Monday, March 3, 2008

Is Anyone Still Paying Attention? Where They Ever?

If you still bother to check this thing, then I owe you heartfelt thanks for your patience. You should really get out more. Go see "No Country For Old Men." Totally deserved the statues. If you can't, you could see "There Will Be Blood," but only if you've seen "No Country." "No Country" is stylistically a Coen bros movie, but it transcends their distinctive camera work and sheds the kooky characters of previous films and manages to give Cormac McCarthy's story it's proper due. What was I saying?
A segway...Yes--like the Coen brothers, hopefully I, too, can put produce something worthy of your attention, and that of the members of the academy... But where to start? So much has happened, and yet so much has stayed the same. Ah, the cliches. Always there when you need them. Waiting, really, for that awkward situation when you don't know what to say, or when you have too much to say and don't know where to start, or don't want to start. Or you don't know if you want to exert the time and energy into telling people something that really doesn't matter to them and they'll probably misconstrue and/or use against you in the future. These are only some of the reasons why "not much, you?" and the old chestnut "You know, just pluggin' along" have stayed in the mix for so long. Gah.
Well, that's all that I'll say for now, because, well, see above. I'll try to put some of my semi-amusing (but mostly not) escapades up here with more regularity.

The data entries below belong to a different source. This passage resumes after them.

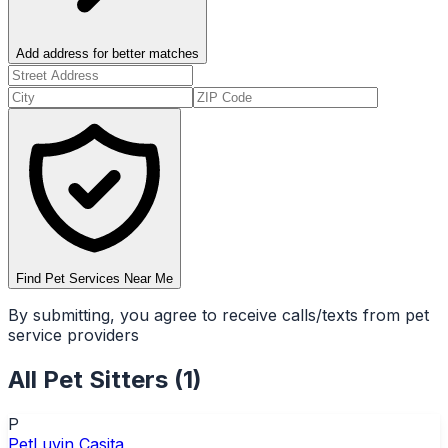
Add address for better matches
Find Pet Services Near Me
By submitting, you agree to receive calls/texts from pet
service providers
All
Pet Sitters
(
1
)
P
PetLuvin Casita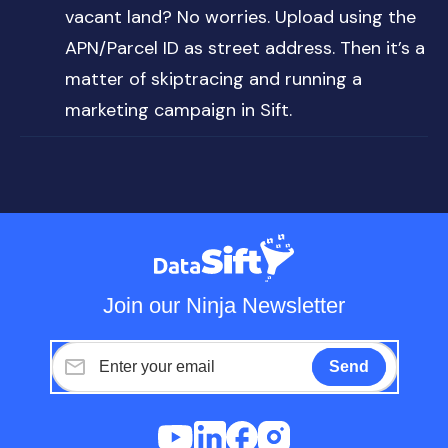
vacant land? No worries. Upload using the
APN/Parcel ID as street address. Then it’s a
matter of skiptracing and running a
marketing campaign in Sift.
Join our Ninja Newsletter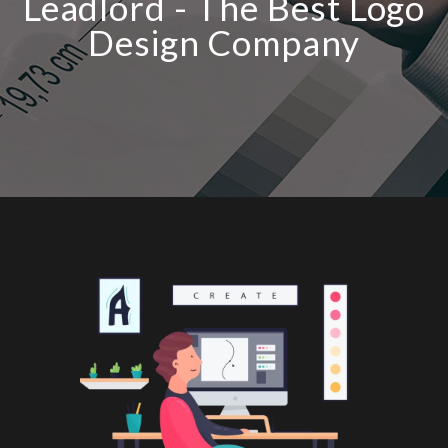
Leadlord - The Best Logo
Design Company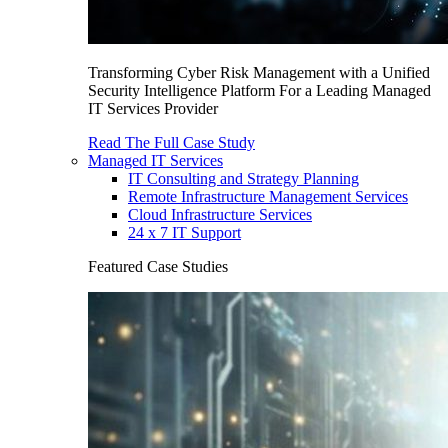
Transforming Cyber Risk Management with a Unified
Security Intelligence Platform For a Leading Managed
IT Services Provider
Read The Full Case Study
Managed IT Services
IT Consulting and Strategy Planning
Remote Infrastructure Management Services
Cloud Infrastructure Services
24 x 7 IT Support
Featured Case Studies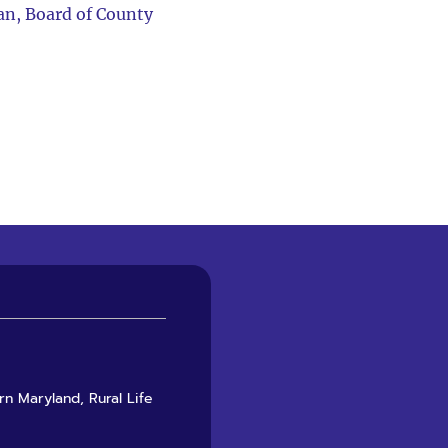
an, Board of County
rn Maryland, Rural Life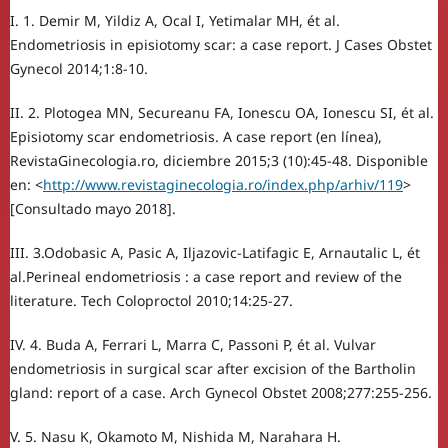
I. 1. Demir M, Yildiz A, Ocal I, Yetimalar MH, ét al.
Endometriosis in episiotomy scar: a case report. J Cases Obstet
Gynecol 2014;1:8-10.
II. 2. Plotogea MN, Secureanu FA, Ionescu OA, Ionescu SI, ét al.
Episiotomy scar endometriosis. A case report (en línea),
RevistaGinecologia.ro, diciembre 2015;3 (10):45-48. Disponible
en: <
http://www.revistaginecologia.ro/index.php/arhiv/119
>
[Consultado mayo 2018].
III. 3.Odobasic A, Pasic A, Iljazovic-Latifagic E, Arnautalic L, ét
al.Perineal endometriosis : a case report and review of the
literature. Tech Coloproctol 2010;14:25-27.
IV. 4. Buda A, Ferrari L, Marra C, Passoni P, ét al. Vulvar
endometriosis in surgical scar after excision of the Bartholin
gland: report of a case. Arch Gynecol Obstet 2008;277:255-256.
V. 5. Nasu K, Okamoto M, Nishida M, Narahara H.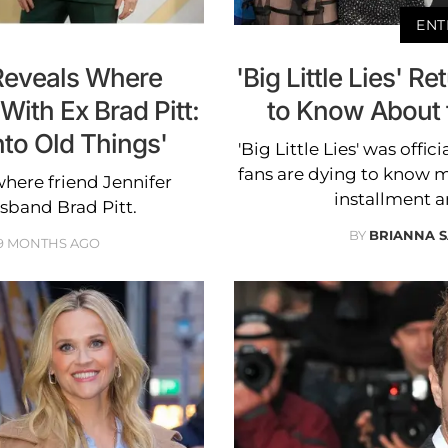
ENT
Reveals Where
'Big Little Lies' R
With Ex Brad Pitt:
to Know About t
to Old Things'
'Big Little Lies' was offi
fans are dying to know 
here friend Jennifer
installment a
sband Brad Pitt.
BY
BRIANNA S
9 MONTHS AGO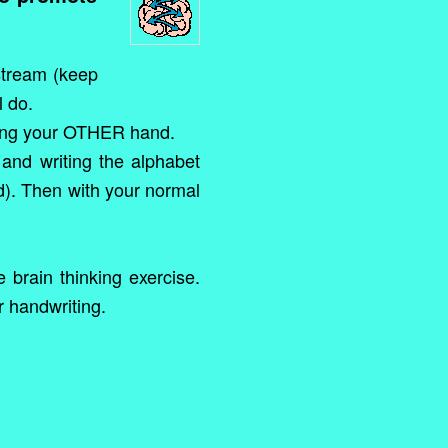
 stream (keep
l do.
using your OTHER hand.
and writing the alphabet
d). Then with your normal
 brain thinking exercise.
r handwriting.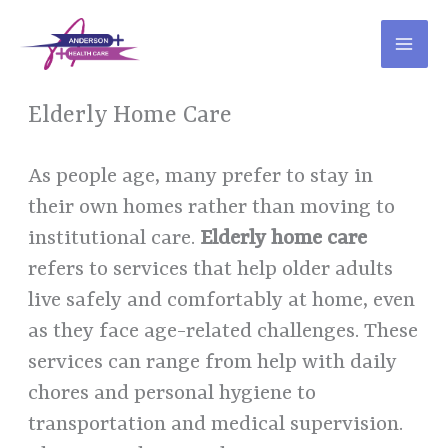
Skip
to
content
Elderly Home Care
As people age, many prefer to stay in
their own homes rather than moving to
institutional care.
Elderly home care
refers to services that help older adults
live safely and comfortably at home, even
as they face age-related challenges. These
services can range from help with daily
chores and personal hygiene to
transportation and medical supervision.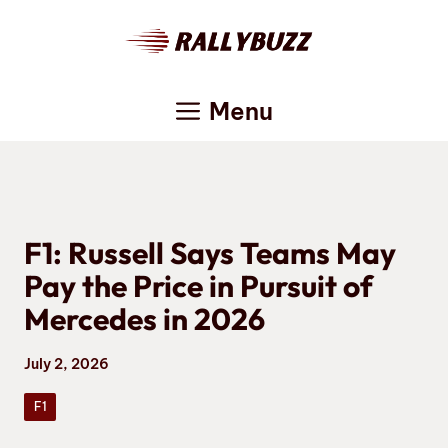
Skip
to
content
Menu
F1: Russell Says Teams May
Pay the Price in Pursuit of
Mercedes in 2026
July 2, 2026
F1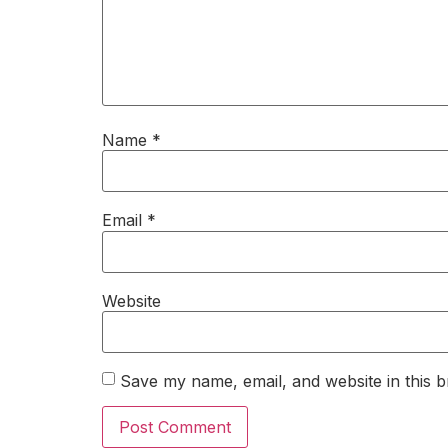
Name
*
Email
*
Website
Save my name, email, and website in this b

Oh, yeah. You probably won't wanna go, but I'm going to do a century ride in the homeland on April 27. Anyone interested can get ahold of me through the proper channels. It's a fun ride through beautiful country. Dude, you should totally go.

Thursday, January 17, 2008

Mike Stevens--You Are Missed

What is there to say? A lot, really, but for now, I'll keep it short and bittersweet. I didn't know Mike Stevens all that well. We exchanged pleasantries, 'sups and things in passing. As messengers, many of bonds that we forge are in passing, unless we drink at the same bars or work at the same company (which Mike and I did not). Somehow we know that the bond of friendship exists, though. It's unspoken, but it is a very real thing. That's how it was with Mike. You could tell in the way he asked how things were going with you. It was real, and the few words were always sincere and caring.
I always thought it was cool how he kind of got right up in your grill and inquired about your well-being in such an intense way. Like you needed to tell him. It was important for him to know that you were doing okay. One of a kind.


I'll miss you brother.

Friday, January 4, 2008

Life and Death in the Suburbs

On Thursday I found myself in one of the more exclusive suburbs. Beaverton or somewhere out that way. Up on a big hill. Overlooking everything, perfect and plain. You could eat your lunch off of the street.
As it usually goes with these residence drops, no one was home to sign for whatever crap I was delivering. In fact, I did not see any sign of any human beings anywhere. The silence was eerie. I knocked again. Nothing. I looked in the little window at the top of the door and all that I could see was a small cross hanging on a white wall. It was the only decoration that I could see through the little window.
I got the okay to leave the package on the doorstep. As I leaned over to set the envelope on the doormat I stepped on something. Whatever. Then I noticed a small, furry thing laying on the doormat. It was furry, the size of a small thumb, and it had a tail. I suddenly realized that the thing under my foot was once like the thing on the doormat, though after being stepped on and rained on, it had become just a damp wad of bone and flesh and tail. The only signs of life in that neighborhood were two dead mice.